Go through the listing below and gather every line with the word "Bottom".

§ **DATA TO PROCESS**
━━━━━━━━

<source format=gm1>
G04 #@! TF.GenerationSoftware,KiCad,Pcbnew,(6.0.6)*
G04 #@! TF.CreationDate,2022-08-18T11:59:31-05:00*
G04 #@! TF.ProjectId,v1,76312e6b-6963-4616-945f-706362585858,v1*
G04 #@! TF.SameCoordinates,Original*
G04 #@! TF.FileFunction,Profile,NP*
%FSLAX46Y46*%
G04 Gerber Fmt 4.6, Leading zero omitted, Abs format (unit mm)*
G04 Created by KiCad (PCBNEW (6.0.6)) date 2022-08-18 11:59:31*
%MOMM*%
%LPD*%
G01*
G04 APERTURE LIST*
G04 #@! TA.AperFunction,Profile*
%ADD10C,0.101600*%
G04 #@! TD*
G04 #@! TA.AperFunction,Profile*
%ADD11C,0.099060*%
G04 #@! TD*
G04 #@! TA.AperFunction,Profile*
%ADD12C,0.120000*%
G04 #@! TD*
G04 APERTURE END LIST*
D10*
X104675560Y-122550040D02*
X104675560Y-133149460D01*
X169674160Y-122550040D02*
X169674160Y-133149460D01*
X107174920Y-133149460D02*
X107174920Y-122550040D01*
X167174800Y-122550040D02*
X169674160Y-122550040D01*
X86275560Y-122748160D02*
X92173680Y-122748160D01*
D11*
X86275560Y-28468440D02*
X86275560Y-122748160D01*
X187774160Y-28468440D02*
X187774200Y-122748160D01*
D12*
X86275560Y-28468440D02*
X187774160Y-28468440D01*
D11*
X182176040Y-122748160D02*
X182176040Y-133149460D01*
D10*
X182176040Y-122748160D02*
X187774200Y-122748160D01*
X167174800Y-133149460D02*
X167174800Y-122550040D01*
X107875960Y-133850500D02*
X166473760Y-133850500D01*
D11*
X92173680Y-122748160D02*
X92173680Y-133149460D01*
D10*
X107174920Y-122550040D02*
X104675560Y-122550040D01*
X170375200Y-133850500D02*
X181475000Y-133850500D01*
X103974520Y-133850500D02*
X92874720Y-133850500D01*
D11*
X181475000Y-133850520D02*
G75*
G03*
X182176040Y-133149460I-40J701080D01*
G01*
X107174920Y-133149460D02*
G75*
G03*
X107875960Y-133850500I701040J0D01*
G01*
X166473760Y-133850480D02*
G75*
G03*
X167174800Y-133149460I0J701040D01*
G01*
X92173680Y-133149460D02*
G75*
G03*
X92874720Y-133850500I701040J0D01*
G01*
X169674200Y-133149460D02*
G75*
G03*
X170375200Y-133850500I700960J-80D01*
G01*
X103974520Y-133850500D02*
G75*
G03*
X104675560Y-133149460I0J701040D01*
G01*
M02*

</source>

━━━━━━━━

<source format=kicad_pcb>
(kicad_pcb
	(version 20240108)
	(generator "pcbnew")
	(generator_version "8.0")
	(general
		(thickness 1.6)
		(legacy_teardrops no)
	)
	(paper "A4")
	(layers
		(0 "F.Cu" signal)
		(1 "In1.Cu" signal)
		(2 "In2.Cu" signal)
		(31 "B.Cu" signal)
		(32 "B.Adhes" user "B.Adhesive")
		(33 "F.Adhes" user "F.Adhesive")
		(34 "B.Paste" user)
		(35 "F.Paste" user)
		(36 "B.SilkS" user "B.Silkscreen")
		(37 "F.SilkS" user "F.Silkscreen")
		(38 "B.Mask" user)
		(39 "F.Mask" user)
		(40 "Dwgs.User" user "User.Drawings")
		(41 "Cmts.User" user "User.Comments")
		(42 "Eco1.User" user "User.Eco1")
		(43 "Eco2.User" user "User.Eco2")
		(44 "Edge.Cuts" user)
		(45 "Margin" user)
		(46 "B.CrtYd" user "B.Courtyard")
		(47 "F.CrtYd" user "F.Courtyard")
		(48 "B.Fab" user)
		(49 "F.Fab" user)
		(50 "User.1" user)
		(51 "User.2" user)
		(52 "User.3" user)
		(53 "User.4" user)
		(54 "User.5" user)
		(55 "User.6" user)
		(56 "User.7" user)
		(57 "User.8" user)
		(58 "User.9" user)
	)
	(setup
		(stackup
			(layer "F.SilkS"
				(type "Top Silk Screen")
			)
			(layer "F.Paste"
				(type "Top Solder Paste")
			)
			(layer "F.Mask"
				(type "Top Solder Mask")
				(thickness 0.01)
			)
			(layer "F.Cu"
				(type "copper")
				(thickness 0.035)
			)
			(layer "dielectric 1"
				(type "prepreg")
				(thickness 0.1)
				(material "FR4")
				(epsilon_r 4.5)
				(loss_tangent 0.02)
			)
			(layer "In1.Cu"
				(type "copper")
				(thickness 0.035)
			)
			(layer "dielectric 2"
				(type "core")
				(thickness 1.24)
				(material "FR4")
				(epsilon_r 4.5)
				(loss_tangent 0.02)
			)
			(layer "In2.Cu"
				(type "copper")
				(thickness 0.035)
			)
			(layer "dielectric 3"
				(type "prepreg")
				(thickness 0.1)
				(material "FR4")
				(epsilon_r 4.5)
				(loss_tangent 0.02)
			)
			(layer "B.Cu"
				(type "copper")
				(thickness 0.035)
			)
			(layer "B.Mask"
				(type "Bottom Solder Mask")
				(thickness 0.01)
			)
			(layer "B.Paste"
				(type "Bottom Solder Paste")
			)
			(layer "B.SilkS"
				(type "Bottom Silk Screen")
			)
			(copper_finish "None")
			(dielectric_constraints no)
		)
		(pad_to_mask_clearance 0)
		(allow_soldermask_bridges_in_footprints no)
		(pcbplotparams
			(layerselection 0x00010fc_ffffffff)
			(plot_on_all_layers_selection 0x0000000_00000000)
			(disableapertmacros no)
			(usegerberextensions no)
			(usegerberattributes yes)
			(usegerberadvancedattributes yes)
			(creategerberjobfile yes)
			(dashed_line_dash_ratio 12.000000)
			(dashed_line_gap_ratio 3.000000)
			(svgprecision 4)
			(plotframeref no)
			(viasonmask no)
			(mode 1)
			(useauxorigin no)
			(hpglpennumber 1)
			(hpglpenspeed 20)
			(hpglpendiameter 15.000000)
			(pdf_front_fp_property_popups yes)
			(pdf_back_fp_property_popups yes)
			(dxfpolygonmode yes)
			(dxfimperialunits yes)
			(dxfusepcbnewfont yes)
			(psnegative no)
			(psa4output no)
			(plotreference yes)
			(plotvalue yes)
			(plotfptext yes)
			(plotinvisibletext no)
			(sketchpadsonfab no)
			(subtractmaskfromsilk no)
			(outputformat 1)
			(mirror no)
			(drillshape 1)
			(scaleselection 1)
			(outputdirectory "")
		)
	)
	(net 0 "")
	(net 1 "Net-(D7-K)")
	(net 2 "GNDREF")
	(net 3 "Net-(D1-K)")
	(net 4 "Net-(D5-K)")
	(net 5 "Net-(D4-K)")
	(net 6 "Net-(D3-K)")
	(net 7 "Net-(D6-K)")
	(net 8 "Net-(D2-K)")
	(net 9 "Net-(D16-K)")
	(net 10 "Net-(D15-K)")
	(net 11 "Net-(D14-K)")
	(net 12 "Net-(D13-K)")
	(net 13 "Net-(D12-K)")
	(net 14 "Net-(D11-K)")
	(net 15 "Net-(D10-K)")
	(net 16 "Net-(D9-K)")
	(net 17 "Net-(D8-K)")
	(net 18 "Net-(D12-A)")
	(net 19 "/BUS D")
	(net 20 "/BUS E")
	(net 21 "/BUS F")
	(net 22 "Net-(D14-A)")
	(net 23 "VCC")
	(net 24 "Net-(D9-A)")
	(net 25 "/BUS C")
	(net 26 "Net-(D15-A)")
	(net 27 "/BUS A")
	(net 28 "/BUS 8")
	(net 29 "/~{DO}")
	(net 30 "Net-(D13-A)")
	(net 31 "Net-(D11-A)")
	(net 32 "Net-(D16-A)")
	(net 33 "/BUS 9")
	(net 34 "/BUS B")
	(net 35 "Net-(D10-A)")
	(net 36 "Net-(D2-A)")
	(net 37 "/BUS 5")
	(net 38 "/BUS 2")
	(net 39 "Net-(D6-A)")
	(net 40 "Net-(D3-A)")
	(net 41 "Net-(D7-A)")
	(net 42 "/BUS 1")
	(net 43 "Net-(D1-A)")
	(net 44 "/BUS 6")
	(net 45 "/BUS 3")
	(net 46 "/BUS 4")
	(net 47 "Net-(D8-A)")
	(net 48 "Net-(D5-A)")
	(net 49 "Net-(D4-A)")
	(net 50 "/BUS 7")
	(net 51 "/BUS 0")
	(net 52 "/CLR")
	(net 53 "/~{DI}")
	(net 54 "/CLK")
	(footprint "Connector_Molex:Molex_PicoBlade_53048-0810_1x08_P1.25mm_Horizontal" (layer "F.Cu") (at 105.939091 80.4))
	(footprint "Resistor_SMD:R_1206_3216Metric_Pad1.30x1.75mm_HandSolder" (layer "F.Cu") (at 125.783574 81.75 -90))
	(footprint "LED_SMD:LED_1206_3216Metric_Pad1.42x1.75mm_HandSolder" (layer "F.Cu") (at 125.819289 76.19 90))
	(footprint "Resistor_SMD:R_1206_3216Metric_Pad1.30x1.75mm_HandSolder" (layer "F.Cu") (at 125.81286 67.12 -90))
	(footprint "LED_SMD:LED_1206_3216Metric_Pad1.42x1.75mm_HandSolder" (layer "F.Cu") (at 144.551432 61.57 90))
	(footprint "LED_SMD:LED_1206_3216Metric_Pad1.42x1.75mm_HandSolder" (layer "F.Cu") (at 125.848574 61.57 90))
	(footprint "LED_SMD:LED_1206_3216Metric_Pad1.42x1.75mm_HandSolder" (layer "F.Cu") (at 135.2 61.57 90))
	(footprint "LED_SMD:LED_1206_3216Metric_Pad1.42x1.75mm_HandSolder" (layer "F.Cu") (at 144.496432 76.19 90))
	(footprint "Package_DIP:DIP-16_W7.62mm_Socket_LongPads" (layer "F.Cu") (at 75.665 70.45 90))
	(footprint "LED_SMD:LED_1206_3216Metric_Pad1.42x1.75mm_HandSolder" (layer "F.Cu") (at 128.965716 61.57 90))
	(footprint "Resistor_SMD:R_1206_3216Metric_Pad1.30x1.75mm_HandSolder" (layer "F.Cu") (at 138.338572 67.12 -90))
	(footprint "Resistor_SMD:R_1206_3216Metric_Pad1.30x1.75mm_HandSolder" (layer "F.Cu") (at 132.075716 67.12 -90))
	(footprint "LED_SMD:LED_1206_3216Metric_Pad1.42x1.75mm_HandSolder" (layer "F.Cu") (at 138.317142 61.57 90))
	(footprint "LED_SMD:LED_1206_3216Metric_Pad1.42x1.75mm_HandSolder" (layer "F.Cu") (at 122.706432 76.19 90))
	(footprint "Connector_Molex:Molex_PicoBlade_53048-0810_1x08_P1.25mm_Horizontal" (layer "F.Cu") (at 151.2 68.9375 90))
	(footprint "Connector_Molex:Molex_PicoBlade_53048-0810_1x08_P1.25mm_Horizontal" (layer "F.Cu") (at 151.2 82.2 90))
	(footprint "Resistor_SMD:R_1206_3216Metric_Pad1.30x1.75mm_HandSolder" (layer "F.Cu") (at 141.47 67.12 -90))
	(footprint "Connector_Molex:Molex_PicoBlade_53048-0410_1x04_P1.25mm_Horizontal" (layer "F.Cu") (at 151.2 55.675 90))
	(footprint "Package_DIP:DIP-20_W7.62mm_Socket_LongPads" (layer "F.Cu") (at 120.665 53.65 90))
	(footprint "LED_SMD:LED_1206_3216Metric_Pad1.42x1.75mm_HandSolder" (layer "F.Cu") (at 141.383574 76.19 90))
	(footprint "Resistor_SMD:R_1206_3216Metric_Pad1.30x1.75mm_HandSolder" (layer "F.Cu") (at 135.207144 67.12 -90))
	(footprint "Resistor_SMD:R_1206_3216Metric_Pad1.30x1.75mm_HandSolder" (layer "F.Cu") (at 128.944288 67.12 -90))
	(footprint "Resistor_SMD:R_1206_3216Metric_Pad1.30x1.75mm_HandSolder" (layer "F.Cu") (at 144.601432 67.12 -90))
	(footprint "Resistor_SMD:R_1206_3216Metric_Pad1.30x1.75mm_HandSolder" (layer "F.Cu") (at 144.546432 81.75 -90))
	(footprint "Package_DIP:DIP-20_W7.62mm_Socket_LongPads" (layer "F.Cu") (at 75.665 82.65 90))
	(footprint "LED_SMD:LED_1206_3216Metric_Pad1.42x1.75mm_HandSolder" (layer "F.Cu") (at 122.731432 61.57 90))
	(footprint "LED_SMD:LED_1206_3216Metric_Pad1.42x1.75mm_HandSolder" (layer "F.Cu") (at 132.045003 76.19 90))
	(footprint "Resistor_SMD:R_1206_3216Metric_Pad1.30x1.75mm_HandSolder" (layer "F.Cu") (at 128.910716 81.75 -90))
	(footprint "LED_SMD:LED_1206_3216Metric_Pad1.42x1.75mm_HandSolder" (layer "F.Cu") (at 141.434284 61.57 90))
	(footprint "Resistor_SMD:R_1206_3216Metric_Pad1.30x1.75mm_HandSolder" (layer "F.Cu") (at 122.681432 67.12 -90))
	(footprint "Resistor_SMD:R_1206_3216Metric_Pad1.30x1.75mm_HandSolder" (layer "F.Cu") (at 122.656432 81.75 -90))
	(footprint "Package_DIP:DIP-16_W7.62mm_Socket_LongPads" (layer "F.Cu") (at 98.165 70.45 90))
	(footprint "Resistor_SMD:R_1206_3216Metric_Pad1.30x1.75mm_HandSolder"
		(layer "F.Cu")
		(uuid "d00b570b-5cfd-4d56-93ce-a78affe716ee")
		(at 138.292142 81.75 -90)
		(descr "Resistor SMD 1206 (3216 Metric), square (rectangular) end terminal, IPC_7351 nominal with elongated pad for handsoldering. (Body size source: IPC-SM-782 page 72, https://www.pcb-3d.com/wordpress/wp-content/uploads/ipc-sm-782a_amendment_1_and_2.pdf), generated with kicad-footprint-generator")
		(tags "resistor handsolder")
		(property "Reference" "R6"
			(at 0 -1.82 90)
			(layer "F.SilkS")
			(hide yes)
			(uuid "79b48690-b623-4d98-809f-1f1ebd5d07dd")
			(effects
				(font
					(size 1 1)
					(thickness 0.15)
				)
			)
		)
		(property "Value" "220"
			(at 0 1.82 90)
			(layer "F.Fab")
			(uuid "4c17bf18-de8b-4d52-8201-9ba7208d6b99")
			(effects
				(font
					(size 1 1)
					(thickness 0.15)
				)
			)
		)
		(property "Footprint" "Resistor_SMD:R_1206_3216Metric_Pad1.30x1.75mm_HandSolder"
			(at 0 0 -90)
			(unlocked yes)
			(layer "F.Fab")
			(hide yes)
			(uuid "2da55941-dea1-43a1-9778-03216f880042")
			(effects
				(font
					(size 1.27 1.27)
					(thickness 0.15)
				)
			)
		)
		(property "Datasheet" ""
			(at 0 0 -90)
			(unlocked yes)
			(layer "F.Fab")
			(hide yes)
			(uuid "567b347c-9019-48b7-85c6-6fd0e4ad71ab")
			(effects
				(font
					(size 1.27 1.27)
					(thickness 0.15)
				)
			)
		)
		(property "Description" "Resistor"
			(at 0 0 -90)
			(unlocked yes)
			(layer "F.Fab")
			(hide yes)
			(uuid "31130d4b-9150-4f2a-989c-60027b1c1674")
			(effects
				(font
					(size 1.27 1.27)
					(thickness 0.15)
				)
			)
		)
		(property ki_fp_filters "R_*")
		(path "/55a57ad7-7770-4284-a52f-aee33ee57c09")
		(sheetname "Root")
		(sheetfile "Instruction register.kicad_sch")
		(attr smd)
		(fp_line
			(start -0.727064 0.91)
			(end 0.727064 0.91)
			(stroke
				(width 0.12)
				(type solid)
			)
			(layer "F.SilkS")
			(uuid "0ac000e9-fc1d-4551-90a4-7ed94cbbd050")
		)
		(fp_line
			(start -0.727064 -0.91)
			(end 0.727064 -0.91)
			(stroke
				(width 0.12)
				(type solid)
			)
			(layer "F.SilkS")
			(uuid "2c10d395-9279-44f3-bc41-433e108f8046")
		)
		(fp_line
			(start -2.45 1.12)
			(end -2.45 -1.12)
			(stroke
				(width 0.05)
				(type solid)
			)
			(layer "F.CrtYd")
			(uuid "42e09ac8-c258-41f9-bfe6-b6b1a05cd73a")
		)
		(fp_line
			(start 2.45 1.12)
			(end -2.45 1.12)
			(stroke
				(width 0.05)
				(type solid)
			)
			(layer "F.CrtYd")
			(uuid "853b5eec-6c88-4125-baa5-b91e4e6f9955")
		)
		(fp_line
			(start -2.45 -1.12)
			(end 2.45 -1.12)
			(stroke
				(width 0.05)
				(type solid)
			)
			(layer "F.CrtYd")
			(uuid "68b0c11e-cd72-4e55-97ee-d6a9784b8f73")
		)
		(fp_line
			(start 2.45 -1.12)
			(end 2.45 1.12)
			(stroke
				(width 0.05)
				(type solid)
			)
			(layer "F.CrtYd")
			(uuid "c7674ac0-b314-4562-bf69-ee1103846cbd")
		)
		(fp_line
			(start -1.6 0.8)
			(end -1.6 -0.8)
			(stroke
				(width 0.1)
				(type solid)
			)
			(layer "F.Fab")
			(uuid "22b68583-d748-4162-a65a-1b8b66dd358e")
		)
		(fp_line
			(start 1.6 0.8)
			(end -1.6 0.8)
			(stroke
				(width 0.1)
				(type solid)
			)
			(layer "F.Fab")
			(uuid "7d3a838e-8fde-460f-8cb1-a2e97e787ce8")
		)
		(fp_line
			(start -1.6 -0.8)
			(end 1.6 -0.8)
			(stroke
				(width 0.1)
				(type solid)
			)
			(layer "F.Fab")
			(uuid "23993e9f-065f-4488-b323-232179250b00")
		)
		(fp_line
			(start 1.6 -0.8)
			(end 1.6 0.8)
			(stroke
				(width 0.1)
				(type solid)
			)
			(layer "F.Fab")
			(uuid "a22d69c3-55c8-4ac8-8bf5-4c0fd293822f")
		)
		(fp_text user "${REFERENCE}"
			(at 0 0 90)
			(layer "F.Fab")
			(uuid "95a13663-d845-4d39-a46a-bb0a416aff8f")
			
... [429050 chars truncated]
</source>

━━━━━━━━

§ **WRITTEN ANSWER**
				(type "Bottom Solder Mask")
				(type "Bottom Solder Paste")
				(type "Bottom Silk Screen")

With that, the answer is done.